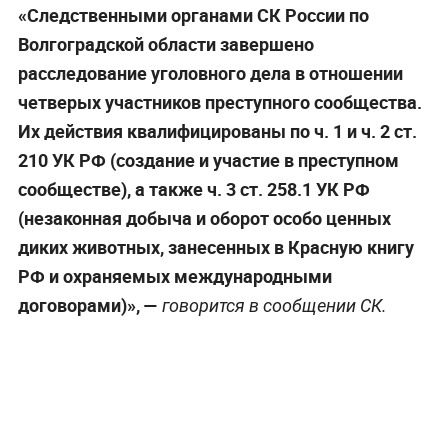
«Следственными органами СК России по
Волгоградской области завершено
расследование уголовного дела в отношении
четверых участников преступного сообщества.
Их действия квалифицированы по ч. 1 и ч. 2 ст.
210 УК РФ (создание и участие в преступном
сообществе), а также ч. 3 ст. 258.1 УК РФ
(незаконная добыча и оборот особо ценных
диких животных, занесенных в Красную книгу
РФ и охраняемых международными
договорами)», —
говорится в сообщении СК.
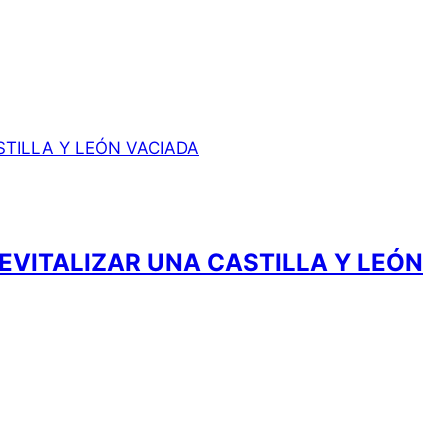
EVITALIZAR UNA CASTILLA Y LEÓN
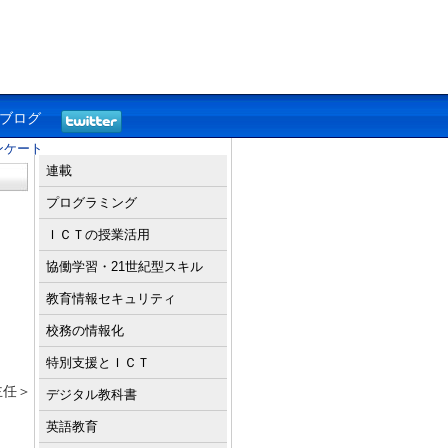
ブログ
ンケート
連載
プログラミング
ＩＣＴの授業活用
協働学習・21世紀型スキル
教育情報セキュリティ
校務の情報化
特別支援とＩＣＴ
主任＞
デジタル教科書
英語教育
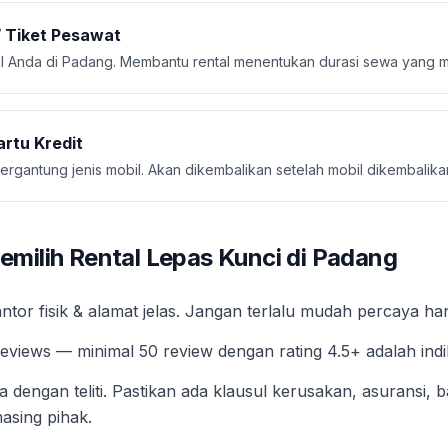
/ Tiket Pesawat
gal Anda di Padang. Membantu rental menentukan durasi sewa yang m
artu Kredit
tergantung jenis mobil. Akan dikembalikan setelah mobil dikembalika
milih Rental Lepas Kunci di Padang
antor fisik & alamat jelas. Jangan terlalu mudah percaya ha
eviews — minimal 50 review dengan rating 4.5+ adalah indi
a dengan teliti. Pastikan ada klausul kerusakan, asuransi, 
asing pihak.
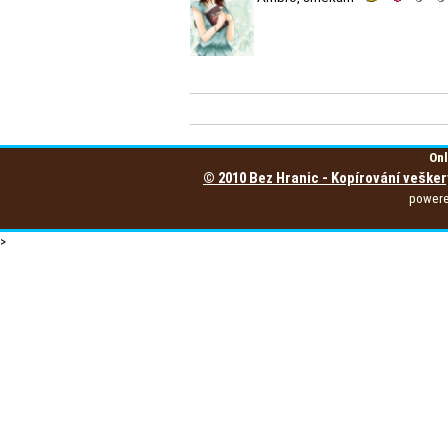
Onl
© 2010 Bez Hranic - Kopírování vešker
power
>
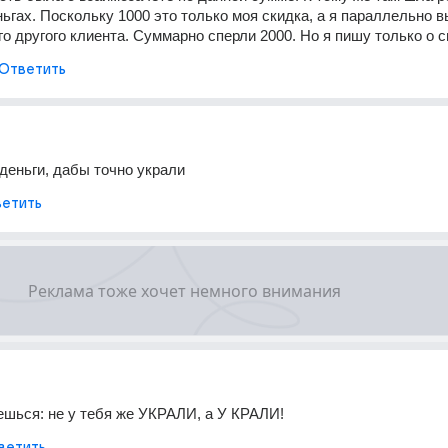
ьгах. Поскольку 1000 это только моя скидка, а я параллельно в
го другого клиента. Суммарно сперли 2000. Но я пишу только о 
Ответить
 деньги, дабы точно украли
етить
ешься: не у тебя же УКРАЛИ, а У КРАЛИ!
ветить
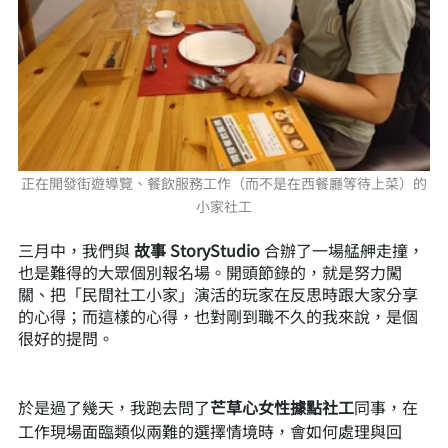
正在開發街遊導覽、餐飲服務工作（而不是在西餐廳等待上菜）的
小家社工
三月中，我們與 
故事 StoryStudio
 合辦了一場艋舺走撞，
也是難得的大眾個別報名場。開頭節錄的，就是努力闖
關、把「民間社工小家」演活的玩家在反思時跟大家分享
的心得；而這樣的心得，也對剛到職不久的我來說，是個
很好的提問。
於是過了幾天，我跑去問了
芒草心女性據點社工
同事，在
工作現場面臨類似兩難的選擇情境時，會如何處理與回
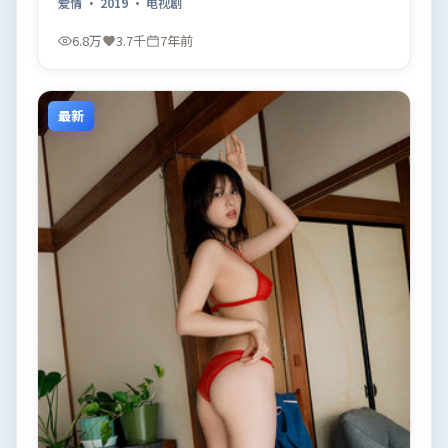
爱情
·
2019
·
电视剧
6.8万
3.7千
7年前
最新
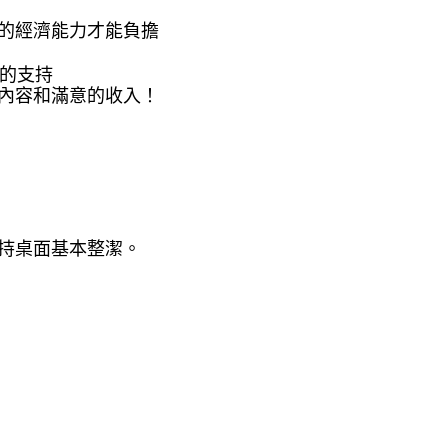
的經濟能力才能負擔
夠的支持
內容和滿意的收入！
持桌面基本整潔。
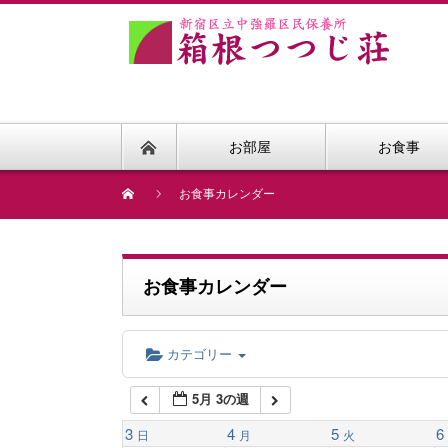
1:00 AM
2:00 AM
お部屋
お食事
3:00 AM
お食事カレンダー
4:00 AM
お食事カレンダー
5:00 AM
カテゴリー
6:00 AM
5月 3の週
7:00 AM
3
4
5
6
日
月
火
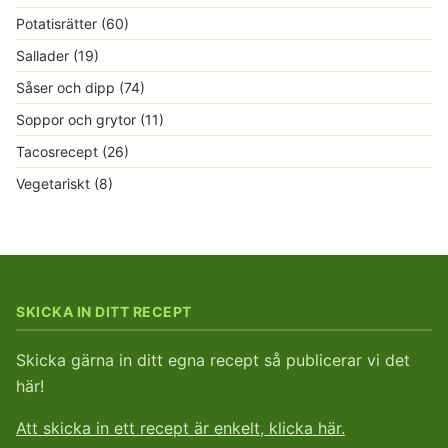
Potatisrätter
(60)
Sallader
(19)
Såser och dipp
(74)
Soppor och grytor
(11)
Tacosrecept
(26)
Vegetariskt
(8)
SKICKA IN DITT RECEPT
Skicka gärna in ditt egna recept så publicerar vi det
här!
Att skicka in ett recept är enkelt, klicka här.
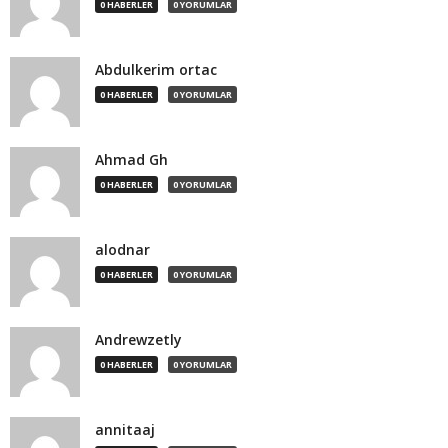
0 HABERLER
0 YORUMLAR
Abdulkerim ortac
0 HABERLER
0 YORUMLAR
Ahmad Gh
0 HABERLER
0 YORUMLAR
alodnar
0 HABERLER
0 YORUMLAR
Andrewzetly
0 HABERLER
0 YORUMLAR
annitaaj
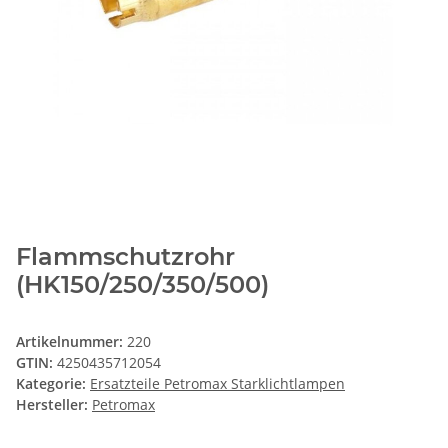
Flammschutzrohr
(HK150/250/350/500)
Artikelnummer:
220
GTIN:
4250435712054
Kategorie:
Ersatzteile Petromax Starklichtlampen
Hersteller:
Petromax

## Task to complete
Render every line of text in all of the data above as a Markdown table with the columns Number and Line Text, numbering the rows in order and skipping blank lines. Leave the pictures out of the answer.

## Written response
| Number | Line Text |
|---|---|
| 1 | «Следственными органами СК России по |
| 2 | Волгоградской области завершено |
| 3 | расследование уголовного дела в отношении |
| 4 | четверых участников преступного сообщества. |
| 5 | Их действия квалифицированы по ч. 1 и ч. 2 ст. |
| 6 | 210 УК РФ (создание и участие в преступном |
| 7 | сообществе), а также ч. 3 ст. 258.1 УК РФ |
| 8 | (незаконная добыча и оборот особо ценных |
| 9 | диких животных, занесенных в Красную книгу |
| 10 | РФ и охраняемых международными |
| 11 | договорами)», — |
| 12 | говорится в сообщении СК. |
| 13 | EVITALIZAR UNA CASTILLA Y LEÓN |
| 14 | ブログ |
| 15 | ンケート |
| 16 | 連載 |
| 17 | プログラミング |
| 18 | ＩＣＴの授業活用 |
| 19 | 協働学習・21世紀型スキル |
| 20 | 教育情報セキュリティ |
| 21 | 校務の情報化 |
| 22 | 特別支援とＩＣＴ |
| 23 | 主任＞ |
| 24 | デジタル教科書 |
| 25 | 英語教育 |
| 26 | / Tiket Pesawat |
| 27 | gal Anda di Padang. Membantu rental menentukan durasi sewa yang m |
| 28 | artu Kredit |
| 29 | tergantung jenis mobil. Akan dikembalikan setelah mobil dikembalika |
| 30 | milih Rental Lepas Kunci di Padang |
| 31 | antor fisik & alamat jelas. Jangan terlalu mudah percaya ha |
| 32 | eviews — minimal 50 review dengan rating 4.5+ adalah indi |
| 33 | a dengan teliti. Pastikan ada klausul kerusakan, asuransi,  |
| 34 | asing pihak. |
| 35 | Onl |
| 36 | © 2010 Bez Hranic - Kopírování vešker |
| 37 | power |
| 38 | > |
| 39 | ьгах. Поскольку 1000 это только моя скидка, а я параллельно в |
| 40 | го другого клиента. Суммарно сперли 2000. Но я пишу только о  |
| 41 | Ответить |
| 42 |  деньги, дабы точно украли |
| 43 | етить |
| 44 | ешься: не у тебя же УКРАЛИ, а У КРАЛИ! |
| 45 | ветить |
| 46 | 正在開發街遊導覽、餐飲服務工作（而不是在西餐廳等待上菜）的 |
| 47 | 小家社工 |
| 48 | 三月中，我們與  |
| 49 | 故事 StoryStudio |
| 50 |  合辦了一場艋舺走撞， |
| 51 | 也是難得的大眾個別報名場。開頭節錄的，就是努力闖 |
| 52 | 關、把「民間社工小家」演活的玩家在反思時跟大家分享 |
| 53 | 的心得；而這樣的心得，也對剛到職不久的我來說，是個 |
| 54 | 很好的提問。 |
| 55 | 於是過了幾天，我跑去問了 |
| 56 | 芒草心女性據點社工 |
| 57 | 同事，在 |
| 58 | 工作現場面臨類似兩難的選擇情境時，會如何處理與回 |
| 59 | 爱情 |
| 60 | · |
| 61 | 2019 |
| 62 | · |
| 63 | 电视剧 |
| 64 | 6.8万 |
| 65 | 3.7千 |
| 66 | 7年前 |
| 67 | 最新 |
| 68 | 的經濟能力才能負擔 |
| 69 | 夠的支持 |
| 70 | 內容和滿意的收入！ |
| 71 | 持桌面基本整潔。 |
| 72 | 1:00 AM |
| 73 | 2:00 AM |
| 74 | お部屋 |
| 75 | お食事 |
| 76 | 3:00 AM |
| 77 | お食事カレンダー |
| 78 | 4:00 AM |
| 79 | お食事カレンダー |
| 80 | 5:00 AM |
| 81 | カテゴリー |
| 82 | 6:00 AM |
| 83 | 5月 3の週 |
| 84 | 7:00 AM |
| 85 | 3 |
| 86 | 4 |
| 87 | 5 |
| 88 | 6 |
| 89 | 日 |
| 90 | 月 |
| 91 | 火 |
| 92 | Potatisrätter |
| 93 | (60) |
| 94 | Sallader |
| 95 | (19) |
| 96 | Såser och dipp |
| 97 | (74) |
| 98 | Soppor och grytor |
| 99 | (11) |
| 100 | Tacosrecept |
| 101 | (26) |
| 102 | Vegetariskt |
| 103 | (8) |
| 104 | SKICKA IN DITT RECEPT |
| 105 | Skicka gärna in ditt egna recept så publicerar vi det |
| 106 | här! |
| 107 | Att skicka in ett recept är enkelt, klicka här. |
| 108 | 0 HABERLER |
| 109 | 0 YORUMLAR |
| 110 | Abdulkerim ortac |
| 111 | 0 HABERLER |
| 112 | 0 YORUMLAR |
| 113 | Ahmad Gh |
| 114 | 0 HABERLER |
| 115 | 0 YORUMLAR |
| 116 | alodnar |
| 117 | 0 HABERLER |
| 118 | 0 YORUMLAR |
| 119 | Andrewzetly |
| 120 | 0 HABERLER |
| 121 | 0 YORUMLAR |
| 122 | annitaaj |
| 123 | Flammschutzrohr |
| 124 | (HK150/250/350/500) |
| 125 | Artikelnummer: |
| 126 | 220 |
| 127 | GTIN: |
| 128 | 4250435712054 |
| 129 | Kategorie: |
| 130 | Ersatzteile Petromax Starklichtlampen |
| 131 | Hersteller: |
| 132 | Petromax |